Camille’s cottage is high up in the steep hills, near the teahouse where Joan and Camille and Ela first shared tea, before they ran naked into Dal Lake on Ela’s seventy-fifth birthday. She has been here many times in these months, the backyard a postage stamp with the mountain rearing up right behind it, and each time Joan sees the cottage, she thinks of a sapphire that a jeweler damaged in the cutting. The whole house tilts, lists, really, to the left, and inside, the light has a cool blue glaze because the walls are all painted a cerulean blue paled down to its haunting jeweled base. She stole that color for the Parisian apartment Paloma Rosen has just left behind.

Joan stands at the front window and the whole of the marketplace is on view. At the Dalai Lama’s compound, under its white tent, a broad crowd funnels into the courtyard to listen to the debating monks. The colorful prayer flags flutter in the late afternoon fall breeze.

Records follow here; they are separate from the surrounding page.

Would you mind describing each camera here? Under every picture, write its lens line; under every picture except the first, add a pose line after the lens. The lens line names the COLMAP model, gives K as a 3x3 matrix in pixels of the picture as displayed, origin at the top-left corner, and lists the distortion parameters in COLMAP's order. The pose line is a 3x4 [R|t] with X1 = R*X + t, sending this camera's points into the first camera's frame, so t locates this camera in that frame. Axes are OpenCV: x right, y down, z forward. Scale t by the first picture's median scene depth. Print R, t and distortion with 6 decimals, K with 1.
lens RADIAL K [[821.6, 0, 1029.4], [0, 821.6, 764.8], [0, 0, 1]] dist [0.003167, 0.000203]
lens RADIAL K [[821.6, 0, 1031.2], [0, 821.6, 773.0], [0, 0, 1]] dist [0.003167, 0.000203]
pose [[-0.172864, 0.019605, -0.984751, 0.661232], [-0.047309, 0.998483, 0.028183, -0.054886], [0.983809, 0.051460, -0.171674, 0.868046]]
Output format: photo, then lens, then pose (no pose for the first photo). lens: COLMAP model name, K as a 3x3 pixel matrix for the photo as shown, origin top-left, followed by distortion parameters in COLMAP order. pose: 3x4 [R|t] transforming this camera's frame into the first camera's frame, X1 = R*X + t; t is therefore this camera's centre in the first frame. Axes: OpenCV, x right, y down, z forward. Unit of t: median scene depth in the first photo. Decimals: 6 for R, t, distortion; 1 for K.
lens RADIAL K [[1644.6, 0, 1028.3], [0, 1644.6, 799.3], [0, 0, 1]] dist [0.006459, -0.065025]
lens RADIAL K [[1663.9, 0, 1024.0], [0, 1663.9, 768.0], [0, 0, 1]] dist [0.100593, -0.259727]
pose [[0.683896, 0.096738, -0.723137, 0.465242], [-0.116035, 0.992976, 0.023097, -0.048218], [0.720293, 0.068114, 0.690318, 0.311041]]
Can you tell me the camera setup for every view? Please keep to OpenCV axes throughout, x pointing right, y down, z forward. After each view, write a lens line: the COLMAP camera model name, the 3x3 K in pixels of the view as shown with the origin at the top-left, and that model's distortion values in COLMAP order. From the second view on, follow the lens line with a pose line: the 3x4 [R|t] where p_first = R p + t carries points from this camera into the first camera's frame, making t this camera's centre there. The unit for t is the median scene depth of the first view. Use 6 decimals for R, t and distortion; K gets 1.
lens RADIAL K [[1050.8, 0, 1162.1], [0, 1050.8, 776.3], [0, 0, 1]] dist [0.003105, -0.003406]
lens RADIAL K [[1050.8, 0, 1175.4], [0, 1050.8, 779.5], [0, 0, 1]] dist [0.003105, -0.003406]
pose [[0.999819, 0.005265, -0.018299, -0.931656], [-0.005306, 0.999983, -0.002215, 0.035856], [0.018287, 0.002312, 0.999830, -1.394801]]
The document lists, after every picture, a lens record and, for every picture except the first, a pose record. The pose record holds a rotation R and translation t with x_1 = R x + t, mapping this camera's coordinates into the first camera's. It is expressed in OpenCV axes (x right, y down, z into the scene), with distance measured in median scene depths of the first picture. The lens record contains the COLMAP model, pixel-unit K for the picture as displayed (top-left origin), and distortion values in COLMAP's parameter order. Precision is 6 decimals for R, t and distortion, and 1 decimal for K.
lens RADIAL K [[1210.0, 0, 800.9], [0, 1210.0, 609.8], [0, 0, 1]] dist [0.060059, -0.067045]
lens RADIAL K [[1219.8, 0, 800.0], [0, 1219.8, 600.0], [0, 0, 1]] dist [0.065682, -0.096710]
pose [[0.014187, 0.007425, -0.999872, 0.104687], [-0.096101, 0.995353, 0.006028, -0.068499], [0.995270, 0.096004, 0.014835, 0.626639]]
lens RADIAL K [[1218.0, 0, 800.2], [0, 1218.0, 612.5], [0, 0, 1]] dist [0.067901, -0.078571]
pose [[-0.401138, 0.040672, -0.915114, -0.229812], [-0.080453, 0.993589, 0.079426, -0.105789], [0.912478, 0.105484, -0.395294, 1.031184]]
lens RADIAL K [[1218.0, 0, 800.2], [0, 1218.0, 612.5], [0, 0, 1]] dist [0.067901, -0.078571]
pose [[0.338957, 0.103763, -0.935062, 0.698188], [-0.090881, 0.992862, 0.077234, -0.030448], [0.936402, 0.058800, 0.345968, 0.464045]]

From her bag, Joan takes out her own present to Camille, a shawl hand-woven by a woman named Pema who sits surrounded by skeins of wool at the back of her shop in the Kotwali Bazaar. The knitting woman reminded Joan of Carla, and the shop Carla used to own in Rhome, Craftables, just off Strada di Felicità, the last of the Pregnant Six to give up the lives they had led before motherhood.

“You didn’t have to, but I’m so glad you did,” Camille says, ripping off the paper, opening the box, carefully pulling out the shawl.

Joan had chosen carefully. Luxurious and oversized, in various grays lighter and darker than Camille’s flint bun, with a vermilion stripe to remind her of Ela’s own parted stripe and bindi.

“Absolutely perfect,” Camille says, twirling around, ducking into her small bedroom to look at herself in the mirror. “I’ll wear it constantly. Now, sit down, I’ll make us some tea. There are a few things for us to talk about.”

When their teacups are filled, and the teapot and a plate of Nakhatai cookies that Camille says she baked herself, “Eggless with cardamom,” are on the table, Camille sets a bag on the floor near her chair.

“First, Eric is your son, yes?”

Joan was not expecting this. “Yes.”

“And you have another son, don’t you?”

“Yes.”

And she remembers Daniel asking her questions the same way—was she a writer, did she have books published, was she writing anything then? And she remembers the answers she gave him: yes, yes, no. The third answer, the no, a lie. She had been writing Words of New Beginnings.

“And the other son, he’s the reason you’re here?”

Joan can’t return to the discovery of her novel stolen and chopped into two, Daniel’s identical Lewis Carroll acknowledgments at the back of J. D. Henry’s books.